**Extrait du document**
——————————

50.      Le gouvernement autrichien soutient qu’une prise en compte de l’ensemble des périodes de service antérieures sans modification simultanée de l’ancien rythme d’avancement aurait généré des dépenses supplémentaires représentant plusieurs pourcents des performances économiques de la République d’Autriche, ce qui n’aurait pas été supportable pour cet État membre.

51.      Nous sommes d’avis que ces arguments du gouvernement autrichien ne peuvent prospérer. En effet, la Cour a déjà jugé que, si des considérations d’ordre budgétaire peuvent être à la base des choix de politique sociale d’un État membre et influencer la nature ou l’étendue des mesures qu’il souhaite adopter, de telles considérations ne peuvent constituer à elles seules un objectif légitime au sens de l’article 6, paragraphe 1, de la directive 2000/78 (15).

52.      Enfin, s’agissant de l’objectif consistant à préserver les droits acquis des travailleurs n’ayant pas fait l’objet d’une discrimination en raison de l’âge, il y a lieu de constater que la protection des droits acquis par une catégorie de personnes constitue une raison impérieuse d’intérêt général (16). Nous estimons que cet objectif constitue également un objectif légitime au sens de l’article 6, paragraphe 1, de la directive 2000/78.

——————————

Éléments d'un jeu de données:
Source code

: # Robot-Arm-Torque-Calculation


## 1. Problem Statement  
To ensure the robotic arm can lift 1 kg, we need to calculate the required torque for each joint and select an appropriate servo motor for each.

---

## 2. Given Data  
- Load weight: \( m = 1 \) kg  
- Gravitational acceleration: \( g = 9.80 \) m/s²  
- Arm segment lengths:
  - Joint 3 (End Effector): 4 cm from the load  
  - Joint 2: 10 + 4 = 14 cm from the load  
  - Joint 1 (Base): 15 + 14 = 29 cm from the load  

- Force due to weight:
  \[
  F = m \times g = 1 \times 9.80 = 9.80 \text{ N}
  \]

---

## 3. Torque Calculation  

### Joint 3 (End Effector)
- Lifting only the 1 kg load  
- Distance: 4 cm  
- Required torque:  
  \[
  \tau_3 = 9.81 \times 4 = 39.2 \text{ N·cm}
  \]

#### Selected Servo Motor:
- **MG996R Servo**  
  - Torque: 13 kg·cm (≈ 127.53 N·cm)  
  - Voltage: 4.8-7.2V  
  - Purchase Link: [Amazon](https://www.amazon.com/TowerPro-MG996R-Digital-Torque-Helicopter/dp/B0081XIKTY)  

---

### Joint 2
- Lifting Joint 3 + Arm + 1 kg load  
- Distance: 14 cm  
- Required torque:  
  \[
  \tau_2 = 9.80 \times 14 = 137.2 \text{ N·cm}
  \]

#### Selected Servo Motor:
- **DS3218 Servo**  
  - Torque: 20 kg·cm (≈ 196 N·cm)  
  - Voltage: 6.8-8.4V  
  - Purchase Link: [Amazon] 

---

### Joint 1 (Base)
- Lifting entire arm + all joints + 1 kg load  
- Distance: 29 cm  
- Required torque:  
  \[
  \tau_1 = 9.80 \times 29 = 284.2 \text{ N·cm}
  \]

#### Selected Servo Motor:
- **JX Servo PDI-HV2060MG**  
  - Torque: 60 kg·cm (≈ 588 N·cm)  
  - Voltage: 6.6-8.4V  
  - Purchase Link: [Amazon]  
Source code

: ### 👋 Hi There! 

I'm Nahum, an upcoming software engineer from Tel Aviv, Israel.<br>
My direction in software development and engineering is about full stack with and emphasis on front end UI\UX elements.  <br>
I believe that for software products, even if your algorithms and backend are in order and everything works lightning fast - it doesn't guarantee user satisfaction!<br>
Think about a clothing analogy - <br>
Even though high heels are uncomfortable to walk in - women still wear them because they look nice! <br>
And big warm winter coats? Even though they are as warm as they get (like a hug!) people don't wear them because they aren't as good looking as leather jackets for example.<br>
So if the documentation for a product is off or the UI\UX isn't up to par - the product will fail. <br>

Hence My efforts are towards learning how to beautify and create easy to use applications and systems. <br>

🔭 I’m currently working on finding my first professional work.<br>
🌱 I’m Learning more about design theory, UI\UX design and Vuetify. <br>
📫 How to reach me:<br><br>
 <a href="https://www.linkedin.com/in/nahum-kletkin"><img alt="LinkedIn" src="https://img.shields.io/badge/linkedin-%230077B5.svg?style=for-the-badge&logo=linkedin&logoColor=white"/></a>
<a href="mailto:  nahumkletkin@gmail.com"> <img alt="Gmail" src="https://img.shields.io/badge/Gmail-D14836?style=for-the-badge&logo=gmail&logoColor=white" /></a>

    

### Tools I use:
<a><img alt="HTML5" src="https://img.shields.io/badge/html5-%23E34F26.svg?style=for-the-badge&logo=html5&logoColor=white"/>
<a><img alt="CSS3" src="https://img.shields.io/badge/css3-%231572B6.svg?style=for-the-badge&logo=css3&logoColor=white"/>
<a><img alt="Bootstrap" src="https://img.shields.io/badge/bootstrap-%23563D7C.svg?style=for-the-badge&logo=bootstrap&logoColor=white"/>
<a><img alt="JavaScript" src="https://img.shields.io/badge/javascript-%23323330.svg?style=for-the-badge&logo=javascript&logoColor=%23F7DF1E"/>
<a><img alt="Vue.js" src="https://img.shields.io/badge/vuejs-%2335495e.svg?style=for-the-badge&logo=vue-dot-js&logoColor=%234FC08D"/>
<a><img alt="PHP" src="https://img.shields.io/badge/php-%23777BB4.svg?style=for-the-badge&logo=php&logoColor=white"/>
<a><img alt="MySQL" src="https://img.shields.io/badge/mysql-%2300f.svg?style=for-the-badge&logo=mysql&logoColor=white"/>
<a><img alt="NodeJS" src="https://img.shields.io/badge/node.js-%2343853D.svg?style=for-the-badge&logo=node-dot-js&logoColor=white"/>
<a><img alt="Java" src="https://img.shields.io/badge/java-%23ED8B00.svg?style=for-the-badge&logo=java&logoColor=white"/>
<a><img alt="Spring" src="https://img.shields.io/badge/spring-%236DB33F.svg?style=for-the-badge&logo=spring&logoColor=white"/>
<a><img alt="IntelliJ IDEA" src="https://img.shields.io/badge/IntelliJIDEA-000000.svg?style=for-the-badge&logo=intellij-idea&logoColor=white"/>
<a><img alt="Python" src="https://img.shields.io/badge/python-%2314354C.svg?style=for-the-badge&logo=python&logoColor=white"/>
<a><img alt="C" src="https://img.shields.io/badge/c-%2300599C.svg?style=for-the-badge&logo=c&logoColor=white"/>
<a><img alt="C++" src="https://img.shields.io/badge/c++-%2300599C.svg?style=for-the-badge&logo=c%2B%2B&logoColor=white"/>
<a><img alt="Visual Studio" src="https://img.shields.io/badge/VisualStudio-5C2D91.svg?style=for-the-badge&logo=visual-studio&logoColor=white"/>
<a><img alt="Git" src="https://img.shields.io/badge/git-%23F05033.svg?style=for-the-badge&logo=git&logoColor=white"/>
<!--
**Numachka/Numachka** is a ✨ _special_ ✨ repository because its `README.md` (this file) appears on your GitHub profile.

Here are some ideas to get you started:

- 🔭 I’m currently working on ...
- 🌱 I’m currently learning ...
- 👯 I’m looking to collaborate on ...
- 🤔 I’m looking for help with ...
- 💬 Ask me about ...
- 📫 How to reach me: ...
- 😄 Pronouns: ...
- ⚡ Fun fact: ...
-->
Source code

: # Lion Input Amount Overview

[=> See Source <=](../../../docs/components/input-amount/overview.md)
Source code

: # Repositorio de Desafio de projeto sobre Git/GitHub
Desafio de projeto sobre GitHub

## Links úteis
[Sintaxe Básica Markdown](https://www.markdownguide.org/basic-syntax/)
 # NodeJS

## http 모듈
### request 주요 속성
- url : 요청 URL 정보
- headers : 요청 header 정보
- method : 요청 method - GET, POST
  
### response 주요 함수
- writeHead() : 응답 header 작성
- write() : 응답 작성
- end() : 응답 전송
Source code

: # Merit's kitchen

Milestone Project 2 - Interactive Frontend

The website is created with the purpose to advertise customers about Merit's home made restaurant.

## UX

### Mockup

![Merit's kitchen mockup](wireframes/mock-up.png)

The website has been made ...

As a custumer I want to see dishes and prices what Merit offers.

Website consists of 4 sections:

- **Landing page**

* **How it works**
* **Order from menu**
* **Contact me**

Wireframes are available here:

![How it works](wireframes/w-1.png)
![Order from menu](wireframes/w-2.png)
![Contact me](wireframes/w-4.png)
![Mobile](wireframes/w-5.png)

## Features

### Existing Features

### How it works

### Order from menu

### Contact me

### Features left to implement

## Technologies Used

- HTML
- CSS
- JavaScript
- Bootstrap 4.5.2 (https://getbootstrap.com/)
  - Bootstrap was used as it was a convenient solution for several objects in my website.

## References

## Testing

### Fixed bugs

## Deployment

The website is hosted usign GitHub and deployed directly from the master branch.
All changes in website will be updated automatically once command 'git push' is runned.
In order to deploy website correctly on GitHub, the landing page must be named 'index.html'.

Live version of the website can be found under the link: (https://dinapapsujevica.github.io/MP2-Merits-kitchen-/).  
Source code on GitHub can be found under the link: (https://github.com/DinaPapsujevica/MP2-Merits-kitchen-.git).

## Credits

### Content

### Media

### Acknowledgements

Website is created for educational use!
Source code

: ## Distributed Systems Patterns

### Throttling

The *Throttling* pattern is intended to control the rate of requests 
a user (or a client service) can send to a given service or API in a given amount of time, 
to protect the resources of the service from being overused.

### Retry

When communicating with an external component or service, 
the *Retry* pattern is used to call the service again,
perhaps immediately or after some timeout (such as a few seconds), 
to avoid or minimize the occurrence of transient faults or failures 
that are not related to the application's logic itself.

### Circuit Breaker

——————————

**Tâche**
Reproduisez en entier, sans aucune modification, l'extrait du document figurant plus haut.

**Espace réponse**
50.      Le gouvernement autrichien soutient qu’une prise en compte de l’ensemble des périodes de service antérieures sans modification simultanée de l’ancien rythme d’avancement aurait généré des dépenses supplémentaires représentant plusieurs pourcents des performances économiques de la République d’Autriche, ce qui n’aurait pas été supportable pour cet État membre.

51.      Nous sommes d’avis que ces arguments du gouvernement autrichien ne peuvent prospérer. En effet, la Cour a déjà jugé que, si des considérations d’ordre budgétaire peuvent être à la base des choix de politique sociale d’un État membre et influencer la nature ou l’étendue des mesures qu’il souhaite adopter, de telles considérations ne peuvent constituer à elles seules un objectif légitime au sens de l’article 6, paragraphe 1, de la directive 2000/78 (15).

52.      Enfin, s’agissant de l’objectif consistant à préserver les droits acquis des travailleurs n’ayant pas fait l’objet d’une discrimination en raison de l’âge, il y a lieu de constater que la protection des droits acquis par une catégorie de personnes constitue une raison impérieuse d’intérêt général (16). Nous estimons que cet objectif constitue également un objectif légitime au sens de l’article 6, paragraphe 1, de la directive 2000/78.